In order to test the inter-rater reliability the group of assessors was split in three random groups consisting out of 46, 44 and 44 assessors. All of the groups assessed the video’s in a comparative manner. The only difference between the groups was in terms of providing feedback when every comparison was completed. Group 1 was not specifically instructed to give any argumentation or feedback during the process. The second group was asked to give a short overall argumentation for their choice after each comparison. Group 3 was asked to write down some positive and negative features of each interview after each comparison. The amount of comparisons each group made was 520, 354 and 351 comparisons, respectively.

Based on the pairwise comparison data we calculated the Scale Separation Reliability for each of the three groups of assessors separately. The results are given in Table 1. From this table it can be seen that the reliabilities are high (.91 – .93).

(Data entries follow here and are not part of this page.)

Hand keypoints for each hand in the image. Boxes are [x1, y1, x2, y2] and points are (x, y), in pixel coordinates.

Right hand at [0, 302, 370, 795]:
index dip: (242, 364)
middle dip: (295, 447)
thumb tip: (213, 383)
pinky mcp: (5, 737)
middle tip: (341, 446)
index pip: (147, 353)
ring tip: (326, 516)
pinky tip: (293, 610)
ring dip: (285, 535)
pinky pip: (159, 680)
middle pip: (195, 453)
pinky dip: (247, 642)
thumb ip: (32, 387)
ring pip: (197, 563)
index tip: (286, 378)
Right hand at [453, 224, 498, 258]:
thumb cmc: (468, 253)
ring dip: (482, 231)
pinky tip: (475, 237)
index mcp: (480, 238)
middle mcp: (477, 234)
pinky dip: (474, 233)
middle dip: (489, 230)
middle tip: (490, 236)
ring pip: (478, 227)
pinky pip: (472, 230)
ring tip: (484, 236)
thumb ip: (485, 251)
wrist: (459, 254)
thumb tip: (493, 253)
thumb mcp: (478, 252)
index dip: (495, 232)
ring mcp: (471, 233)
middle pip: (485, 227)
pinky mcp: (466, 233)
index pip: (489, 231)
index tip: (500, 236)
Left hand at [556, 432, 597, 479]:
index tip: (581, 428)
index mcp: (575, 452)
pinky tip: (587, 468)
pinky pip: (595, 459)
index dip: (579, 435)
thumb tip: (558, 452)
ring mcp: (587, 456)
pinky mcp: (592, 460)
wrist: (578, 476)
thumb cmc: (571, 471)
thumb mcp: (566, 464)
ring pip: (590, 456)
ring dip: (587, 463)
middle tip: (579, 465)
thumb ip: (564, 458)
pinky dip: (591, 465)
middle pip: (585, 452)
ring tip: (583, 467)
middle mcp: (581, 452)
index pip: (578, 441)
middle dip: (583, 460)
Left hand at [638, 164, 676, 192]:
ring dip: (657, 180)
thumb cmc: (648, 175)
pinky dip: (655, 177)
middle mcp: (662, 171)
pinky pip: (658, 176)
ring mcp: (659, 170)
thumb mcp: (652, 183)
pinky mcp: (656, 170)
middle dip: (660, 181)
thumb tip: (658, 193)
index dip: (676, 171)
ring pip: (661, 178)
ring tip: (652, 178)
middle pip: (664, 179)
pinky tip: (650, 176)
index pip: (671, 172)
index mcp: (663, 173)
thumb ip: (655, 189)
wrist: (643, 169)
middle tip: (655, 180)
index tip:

Table 1. Scale separation reliability and average number of comparisons per video

Scale Separation Reliability Average number comparisons per video
Group 1 .93 104
Group 2 .93 79
Group 3 .91 78

 

To provide an answer on the question of inter-rater reliability we calculated the correlations between the estimated abilities (based on the Bradley-Terry –Luce Model) of each of the three assessments (see Table 2).  The Spearman rank correlations between the two assessments in which assessors had to provide an argumentation (Group 2) and where assessors had to provide feedback (Group 3) is the highest (.87). The Spearman rank correlations between the scores resulting from the assessment without any argumentation (Group 1) and the two other conditions are somewhat smaller (.82 and .84). Overall these correlations are high.

 

Table 2. Spearman Rank Correlations between scores coming from the 3 groups of assessors

Group 1 Group 2 Group 3
Group 1 1
Group 2 .82 1
Group 3 .84 .87 1

 

Given that each of the 36 possible pairs were assessed by multiple assessors within and between the three groups, we were able to calculate the agreement between assessors for each possible pair. In Figure 1 the agreement is plotted per pair, split up for the three groups of assessors. As shown, the average agreement in each group overall is around 77%. For some pairs the agreement is only 50%, for other pairs the agreement is 100%. These differences can, of course be partially attributed to the fact that in some of the pairs are more difficult to judge than some other pairs. Comparing the results of the three groups showed no significant differences.

fig 1 blog 3

To conclude, this pairwise comparison experiment first of all demonstrates the robustness of the tool to deal with large numbers of assessors assessing video clips simultaneously. From the resulting scales and pairwise comparison data learned us that the inter-rater reliability seems to be rather high as well.